(Information supplied begins)

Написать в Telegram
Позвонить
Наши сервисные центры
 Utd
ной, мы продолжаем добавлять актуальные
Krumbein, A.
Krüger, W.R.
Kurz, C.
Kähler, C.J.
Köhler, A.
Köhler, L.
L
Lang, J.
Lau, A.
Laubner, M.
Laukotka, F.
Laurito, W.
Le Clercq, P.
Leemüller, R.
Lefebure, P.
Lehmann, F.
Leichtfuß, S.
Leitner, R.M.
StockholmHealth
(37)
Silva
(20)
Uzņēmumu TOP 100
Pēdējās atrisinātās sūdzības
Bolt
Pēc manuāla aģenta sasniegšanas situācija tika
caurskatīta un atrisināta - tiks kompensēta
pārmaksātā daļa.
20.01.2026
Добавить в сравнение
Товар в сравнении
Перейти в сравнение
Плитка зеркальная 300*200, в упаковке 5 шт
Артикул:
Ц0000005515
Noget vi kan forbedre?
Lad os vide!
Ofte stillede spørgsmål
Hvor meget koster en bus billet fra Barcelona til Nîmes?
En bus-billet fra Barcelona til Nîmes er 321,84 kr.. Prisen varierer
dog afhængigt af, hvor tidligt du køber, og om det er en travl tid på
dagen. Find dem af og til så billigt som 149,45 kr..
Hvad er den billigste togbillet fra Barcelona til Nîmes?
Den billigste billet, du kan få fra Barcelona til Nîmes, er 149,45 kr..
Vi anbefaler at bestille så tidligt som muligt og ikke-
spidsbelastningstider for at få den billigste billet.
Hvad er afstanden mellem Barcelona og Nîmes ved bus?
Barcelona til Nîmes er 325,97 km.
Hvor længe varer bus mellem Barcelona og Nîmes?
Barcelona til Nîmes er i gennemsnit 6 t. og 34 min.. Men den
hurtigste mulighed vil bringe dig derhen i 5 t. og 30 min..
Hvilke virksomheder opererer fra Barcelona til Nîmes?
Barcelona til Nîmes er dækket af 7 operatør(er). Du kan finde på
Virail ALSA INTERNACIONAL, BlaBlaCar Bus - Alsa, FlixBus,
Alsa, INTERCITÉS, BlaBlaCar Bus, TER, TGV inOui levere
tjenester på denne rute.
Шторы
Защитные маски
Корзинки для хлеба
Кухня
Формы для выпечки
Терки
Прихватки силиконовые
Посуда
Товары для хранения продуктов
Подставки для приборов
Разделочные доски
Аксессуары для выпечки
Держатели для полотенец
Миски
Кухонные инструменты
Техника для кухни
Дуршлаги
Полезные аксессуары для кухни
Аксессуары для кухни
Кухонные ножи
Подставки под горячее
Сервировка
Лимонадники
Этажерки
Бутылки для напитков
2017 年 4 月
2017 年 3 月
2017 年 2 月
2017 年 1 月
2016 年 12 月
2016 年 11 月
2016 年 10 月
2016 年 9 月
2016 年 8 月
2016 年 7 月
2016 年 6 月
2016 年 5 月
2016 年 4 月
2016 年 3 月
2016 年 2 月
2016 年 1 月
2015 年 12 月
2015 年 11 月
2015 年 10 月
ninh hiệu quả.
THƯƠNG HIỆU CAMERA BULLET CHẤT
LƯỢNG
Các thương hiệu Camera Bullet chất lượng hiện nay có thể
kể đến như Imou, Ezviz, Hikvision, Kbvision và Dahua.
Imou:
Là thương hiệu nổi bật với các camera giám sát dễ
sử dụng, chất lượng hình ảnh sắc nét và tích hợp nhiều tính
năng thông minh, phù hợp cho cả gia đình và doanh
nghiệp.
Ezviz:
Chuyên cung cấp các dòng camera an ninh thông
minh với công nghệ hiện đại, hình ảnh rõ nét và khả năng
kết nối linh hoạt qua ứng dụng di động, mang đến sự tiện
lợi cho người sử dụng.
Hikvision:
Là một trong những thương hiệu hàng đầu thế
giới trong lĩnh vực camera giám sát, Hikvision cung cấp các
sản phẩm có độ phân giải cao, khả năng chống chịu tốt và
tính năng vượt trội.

(Information supplied ends)

# [Assignment]
Everything above from the line containing "Кухонные инструменты" down to the line containing "minh với công" should be copied exactly, both end lines included, and nothing else.

# [Solution for this problem]
Кухонные инструменты
Техника для кухни
Дуршлаги
Полезные аксессуары для кухни
Аксессуары для кухни
Кухонные ножи
Подставки под горячее
Сервировка
Лимонадники
Этажерки
Бутылки для напитков
2017 年 4 月
2017 年 3 月
2017 年 2 月
2017 年 1 月
2016 年 12 月
2016 年 11 月
2016 年 10 月
2016 年 9 月
2016 年 8 月
2016 年 7 月
2016 年 6 月
2016 年 5 月
2016 年 4 月
2016 年 3 月
2016 年 2 月
2016 年 1 月
2015 年 12 月
2015 年 11 月
2015 年 10 月
ninh hiệu quả.
THƯƠNG HIỆU CAMERA BULLET CHẤT
LƯỢNG
Các thương hiệu Camera Bullet chất lượng hiện nay có thể
kể đến như Imou, Ezviz, Hikvision, Kbvision và Dahua.
Imou:
Là thương hiệu nổi bật với các camera giám sát dễ
sử dụng, chất lượng hình ảnh sắc nét và tích hợp nhiều tính
năng thông minh, phù hợp cho cả gia đình và doanh
nghiệp.
Ezviz:
Chuyên cung cấp các dòng camera an ninh thông
minh với công nghệ hiện đại, hình ảnh rõ nét và khả năng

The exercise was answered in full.